Render every line of the items below as a numbered list, one entry per line, dropping blank lines and leaving out the picture markers.

Items listed in a dataset
Segment Open
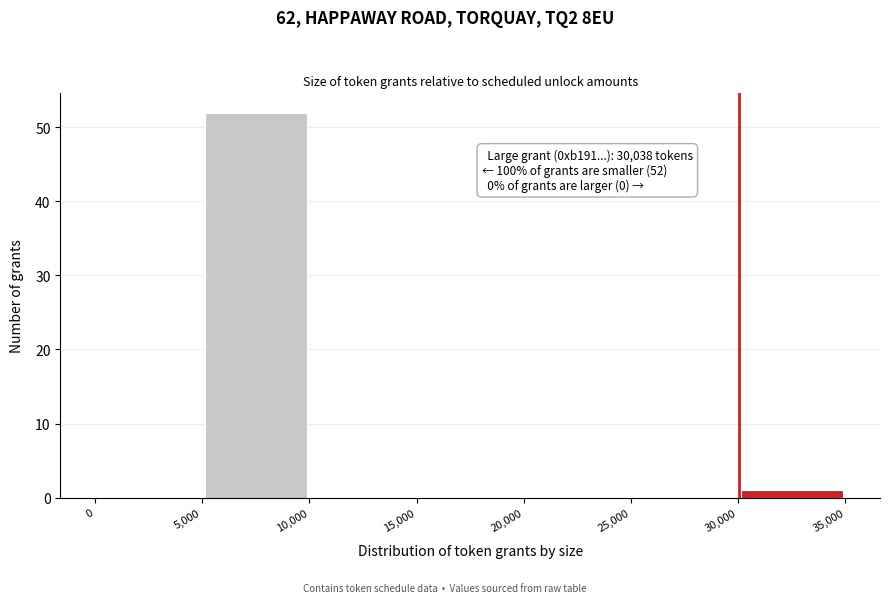

Which range on the x-axis has the tallest bar?

5,000 to 10,000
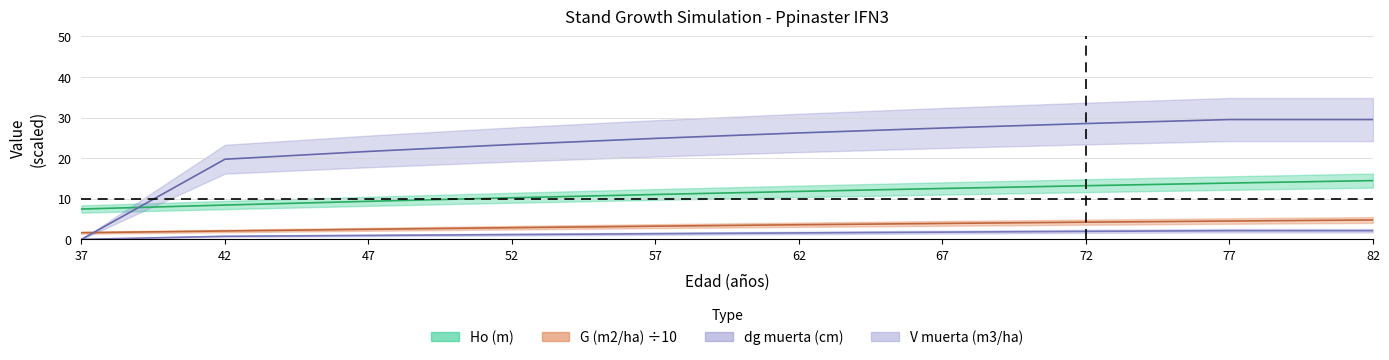

Reading left to right, what are all the values shown in this chart?

Ho (m): 7.5	8.4	9.4	10.2	11.1	11.8	12.5	13.2	13.9	14.5
G (m2/ha): 1.6	2.1	2.5	2.9	3.2	3.6	3.9	4.2	4.5	4.8
dg muerta (cm): 0.0	19.7	21.6	23.4	24.9	26.2	27.4	28.5	29.5	29.5
V muerta (m3/ha): 0.0	0.8	1.0	1.2	1.4	1.6	1.8	2.0	2.1	2.1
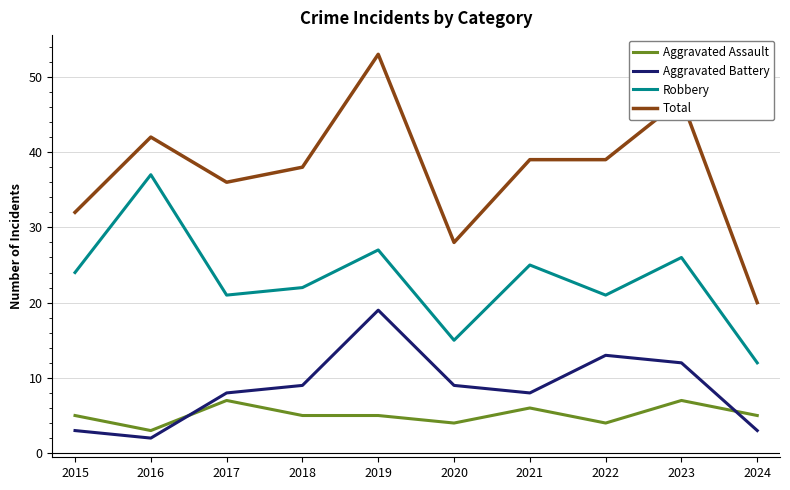

Reading left to right, extract all data points from this chart.

Aggravated Assault: 5	3	7	5	5	4	6	4	7	5
Aggravated Battery: 3	2	8	9	19	9	8	13	12	3
Robbery: 24	37	21	22	27	15	25	21	26	12
Total: 32	42	36	38	53	28	39	39	47	20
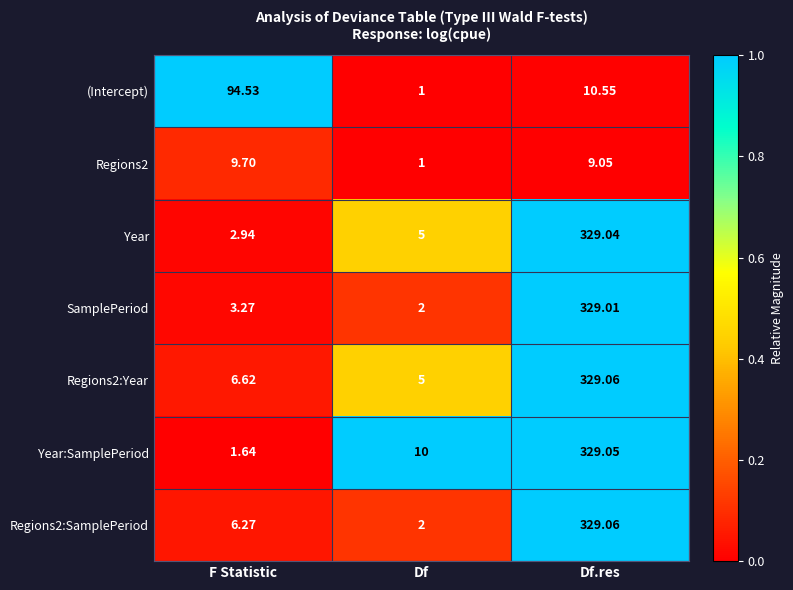

At which label does Regions2:Year first exceed 6?

F Statistic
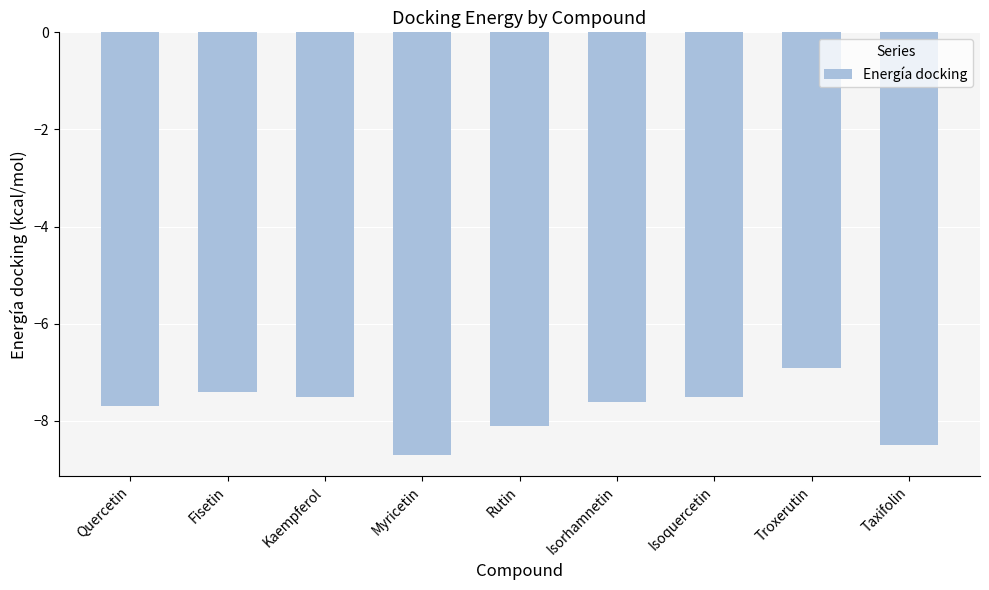

What is the sum of the values at Isorhamnetin and Quercetin?

-15.3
Segment Closed
■ **Task output**
1. Which range on the x-axis has the tallest bar?
2. 5,000 to 10,000
3. Reading left to right, what are all the values shown in this chart?
4. Ho (m): 7.5	8.4	9.4	10.2	11.1	11.8	12.5	13.2	13.9	14.5
5. G (m2/ha): 1.6	2.1	2.5	2.9	3.2	3.6	3.9	4.2	4.5	4.8
6. dg muerta (cm): 0.0	19.7	21.6	23.4	24.9	26.2	27.4	28.5	29.5	29.5
7. V muerta (m3/ha): 0.0	0.8	1.0	1.2	1.4	1.6	1.8	2.0	2.1	2.1
8. Reading left to right, extract all data points from this chart.
9. Aggravated Assault: 5	3	7	5	5	4	6	4	7	5
10. Aggravated Battery: 3	2	8	9	19	9	8	13	12	3
11. Robbery: 24	37	21	22	27	15	25	21	26	12
12. Total: 32	42	36	38	53	28	39	39	47	20
13. At which label does Regions2:Year first exceed 6?
14. F Statistic
15. What is the sum of the values at Isorhamnetin and Quercetin?
16. -15.3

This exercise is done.